Visa Restrictions For Pakistanis
Chaudhry said a large number of Pakistanis were deported from Saudi Arabia over various legal and immigration violations. The committee was told that the interior ministry had digitally obtained the data of 180 million to 200 million Pakistanis to prevent any misuse or irregularities in passport issuance, Geo News reported.
“Most of the Pakistanis arrested abroad are involved in minor crimes,” he told the Senate panel. Hundreds of Pakistanis leave the country every year through illegal and dangerous routes every year, with some losing their lives in accidents along the way.
Saudi Arabia and the UAE have repeatedly raised the issue of a large number of Pakistani citizens getting involved in criminal activities such as street crimes, drug rackets, visa violations and begging rings.
In July, Pakistan’s Interior Minister Mohsin Naqvi intervened after several Pakistani visas were rejected, raising the matter with his UAE counterpart. Overseas Employment Promoter Aisam Baig said the UAE government had reservations that Pakistanis on “visit visas, not work visas”, resort to begging in the country.
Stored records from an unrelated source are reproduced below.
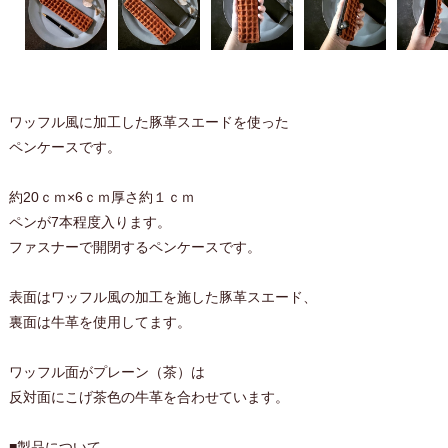
ワッフル風に加工した豚革スエードを使った
ペンケースです。
約20ｃｍ×6ｃｍ厚さ約１ｃｍ
ペンが7本程度入ります。
ファスナーで開閉するペンケースです。
表面はワッフル風の加工を施した豚革スエード、
裏面は牛革を使用してます。
ワッフル面がプレーン（茶）は
反対面にこげ茶色の牛革を合わせています。
■製品について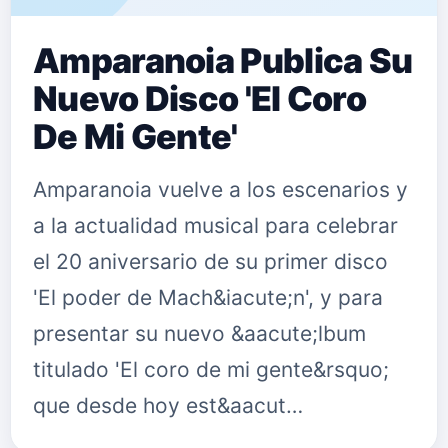
Amparanoia Publica Su
Nuevo Disco 'El Coro
De Mi Gente'
Amparanoia vuelve a los escenarios y
a la actualidad musical para celebrar
el 20 aniversario de su primer disco
'El poder de Mach&iacute;n', y para
presentar su nuevo &aacute;lbum
titulado 'El coro de mi gente&rsquo;
que desde hoy est&aacut…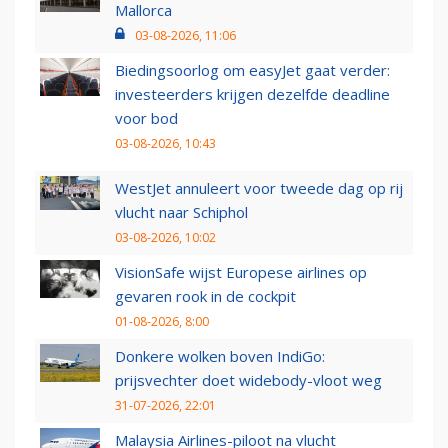
Mallorca
03-08-2026, 11:06
Biedingsoorlog om easyJet gaat verder:
investeerders krijgen dezelfde deadline
voor bod
03-08-2026, 10:43
WestJet annuleert voor tweede dag op rij
vlucht naar Schiphol
03-08-2026, 10:02
VisionSafe wijst Europese airlines op
gevaren rook in de cockpit
01-08-2026, 8:00
Donkere wolken boven IndiGo:
prijsvechter doet widebody-vloot weg
31-07-2026, 22:01
Malaysia Airlines-piloot na vlucht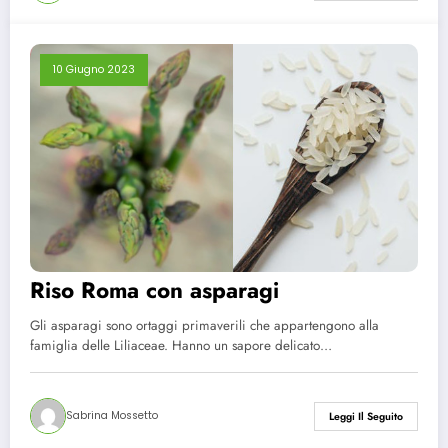
10 Giugno 2023
Riso Roma con asparagi
Gli asparagi sono ortaggi primaverili che appartengono alla
famiglia delle Liliaceae. Hanno un sapore delicato…
Sabrina Mossetto
Leggi Il Seguito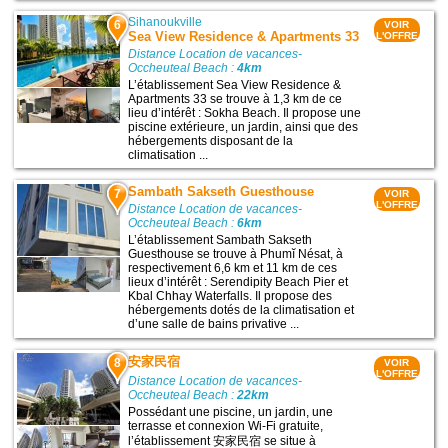
Sihanoukville
6
VOIR
Sea View Residence & Apartments 33
L'OFFRE
Distance Location de vacances-
Occheuteal Beach :
4km
L’établissement Sea View Residence &
Apartments 33 se trouve à 1,3 km de ce
lieu d’intérêt : Sokha Beach. Il propose une
piscine extérieure, un jardin, ainsi que des
hébergements disposant de la
climatisation ...
Sambath Sakseth Guesthouse
7
VOIR
L'OFFRE
Distance Location de vacances-
Occheuteal Beach :
6km
L’établissement Sambath Sakseth
Guesthouse se trouve à Phumĭ Nésat, à
respectivement 6,6 km et 11 km de ces
lieux d’intérêt : Serendipity Beach Pier et
Kbal Chhay Waterfalls. Il propose des
hébergements dotés de la climatisation et
d’une salle de bains privative ...
安家民宿
8
VOIR
L'OFFRE
Distance Location de vacances-
Occheuteal Beach :
22km
Possédant une piscine, un jardin, une
terrasse et connexion Wi-Fi gratuite,
l’établissement 安家民宿 se situe à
This came after two Indian nationals were killed and a third was injured in an attack, allegedly by a Pakistani national shouting religious slogans in a Dubai bakery where they worked, the family members of the two victims claimed.
The victim, identified as Ashtapu Premsagar (35) from Telangana’s Nirmal district, was killed with a sword on April 11. Union minister G Kishan Reddy said that the second deceased has been identified as Srinivas, who hailed from Nizamabad district. A third man, Sagar, was injured in the attack and has been admitted to a hospital, his wife informed.
These incidents have already dented the image of Pakistan’s passport, which was ranked the fourth weakest (103) in 2025 in the Henley Passport Rankings 2025. Pakistan’s passport ranking falls behind Somalia, Bangladesh, and North Korea.